The rest of the body was hanging from the three pole ranch gate further down the road, and I know I didn’t do anything other than drive from the first encounter to the second. I did not stop between locations, or turn around, I’ve included my receipts with dates and times in a travel log, but it’s not possible for me to determine exactly when the handwritten receipts were processed. It’s possible that more than one victim was used to create the scene, but it was my assumption that the lungs were taken from the remains I found further down the road because s/he dangled lightly, and spun easily in the wind. Because I was already afraid I drove ahead to get the evidence to the police.
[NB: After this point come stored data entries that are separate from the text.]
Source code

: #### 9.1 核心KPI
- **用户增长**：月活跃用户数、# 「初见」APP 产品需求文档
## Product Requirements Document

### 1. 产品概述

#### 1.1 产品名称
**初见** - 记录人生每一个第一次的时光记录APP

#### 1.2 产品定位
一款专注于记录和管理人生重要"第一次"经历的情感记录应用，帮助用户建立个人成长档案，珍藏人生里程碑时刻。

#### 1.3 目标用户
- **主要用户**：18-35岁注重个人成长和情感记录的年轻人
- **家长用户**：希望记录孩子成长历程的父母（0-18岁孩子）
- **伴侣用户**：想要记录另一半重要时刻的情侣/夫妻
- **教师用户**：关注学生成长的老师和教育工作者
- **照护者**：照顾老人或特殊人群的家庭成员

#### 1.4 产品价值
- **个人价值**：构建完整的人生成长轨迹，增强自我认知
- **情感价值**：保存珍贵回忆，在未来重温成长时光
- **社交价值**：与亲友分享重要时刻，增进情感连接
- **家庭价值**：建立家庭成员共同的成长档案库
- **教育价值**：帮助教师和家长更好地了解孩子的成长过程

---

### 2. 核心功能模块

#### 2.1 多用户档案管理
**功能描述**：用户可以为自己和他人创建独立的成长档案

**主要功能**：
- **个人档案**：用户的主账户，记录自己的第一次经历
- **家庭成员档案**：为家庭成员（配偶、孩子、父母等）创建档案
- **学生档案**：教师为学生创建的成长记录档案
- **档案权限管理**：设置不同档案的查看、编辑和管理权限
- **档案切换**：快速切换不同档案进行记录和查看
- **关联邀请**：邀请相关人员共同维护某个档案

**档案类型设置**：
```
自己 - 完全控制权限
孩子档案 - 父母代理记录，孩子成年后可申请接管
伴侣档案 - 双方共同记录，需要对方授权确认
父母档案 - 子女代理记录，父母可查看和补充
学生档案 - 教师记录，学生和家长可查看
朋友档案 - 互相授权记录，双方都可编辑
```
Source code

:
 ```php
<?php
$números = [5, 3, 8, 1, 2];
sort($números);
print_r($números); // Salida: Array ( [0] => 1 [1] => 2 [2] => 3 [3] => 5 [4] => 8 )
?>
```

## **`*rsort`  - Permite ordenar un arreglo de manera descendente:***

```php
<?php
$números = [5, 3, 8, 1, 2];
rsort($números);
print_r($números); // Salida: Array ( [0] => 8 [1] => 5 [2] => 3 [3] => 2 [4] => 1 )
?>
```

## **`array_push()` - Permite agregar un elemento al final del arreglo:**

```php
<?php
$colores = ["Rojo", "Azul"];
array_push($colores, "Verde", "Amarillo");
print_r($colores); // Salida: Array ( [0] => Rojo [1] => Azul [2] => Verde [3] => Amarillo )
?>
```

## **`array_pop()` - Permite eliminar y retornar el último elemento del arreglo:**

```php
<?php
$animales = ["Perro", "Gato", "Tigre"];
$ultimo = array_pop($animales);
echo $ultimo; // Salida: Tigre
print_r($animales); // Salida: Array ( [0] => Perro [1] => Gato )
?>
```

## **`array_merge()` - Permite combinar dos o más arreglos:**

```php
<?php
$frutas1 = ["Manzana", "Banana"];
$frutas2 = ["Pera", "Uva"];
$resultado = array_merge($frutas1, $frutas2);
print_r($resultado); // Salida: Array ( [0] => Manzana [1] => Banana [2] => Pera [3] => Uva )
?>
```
I believed the crime was motivated by an effort to cover-up the activities my daughter was reporting to me over the phone, and that crimes preceding my daughters report, such as those I reported to healthcare workers about my childhood motivated my Mother’s boyfriend to confront me in my effort to prove what happened in Minnesota. By describing and demonstrating what we were living with in Minnesota to my adopted family in California, they were challenged to deal with new witnesses that I believed were better able to confront the problem we grew up with than we were. We needed evidence. Many who report their parents without evidence are considered crazy. There's no other way for us to accomplish the task. And, because we couldn’t remember what happened after we were offended, a videographer suggested that I capture a reaction shot, to find out what I was unable to determine about myself. Those of us in recovery are required to find out what we’ve done wrong to cause the problems we lived with.
My daughter’s mother called me by telephone in California while my mother was there to visit me to try to make arrangements to meet my mother. It was during that call, and subsequent talks that described her involvement with someone in her home in the Twin City Metro Area. She described the activity in a positive way on the first occasion, but referred to the phone as ‘hot’ when I spoke to her again, suggesting that though she didn’t mind her encounter she wasn’t capable of being open about it.
Because I couldn't accomplish anything by phone, I believe someone acted rashly to prevent me from corrections that may have had more to do with me than my daughter. Interrogations for example intended to find out more about my behavior by involving my daughter in similar activities, so I resigned my positions before leaving, and it was not realistic for me to turn back.
The plural tissue I found was on a North Easterly passage from a small town while making a sweeping left turn on the southeastern side of the foothills. I did laundry during the morning after driving all night from Prescott Arizona, and drove from California a few days before, but the road I was told to drive went through the foothills of the mountains in New Mexico near Canyon de Chelly, not the plains of Texas. The remains hanging by the neck on the left hand side of the road were on a three pole wooden ranch gate - perhaps 20 minutes, or as much as an hour or so later, and that road led to a passage over a howling windswept gorge as dark clouds were descending on the horizon.
"When names happen to speak of even more challenging problems that we can address during a crisis, or in places that don't allow us to share by means that might be obstructed while reporting, we can and do suffer the consequences of a desecration needing so much more."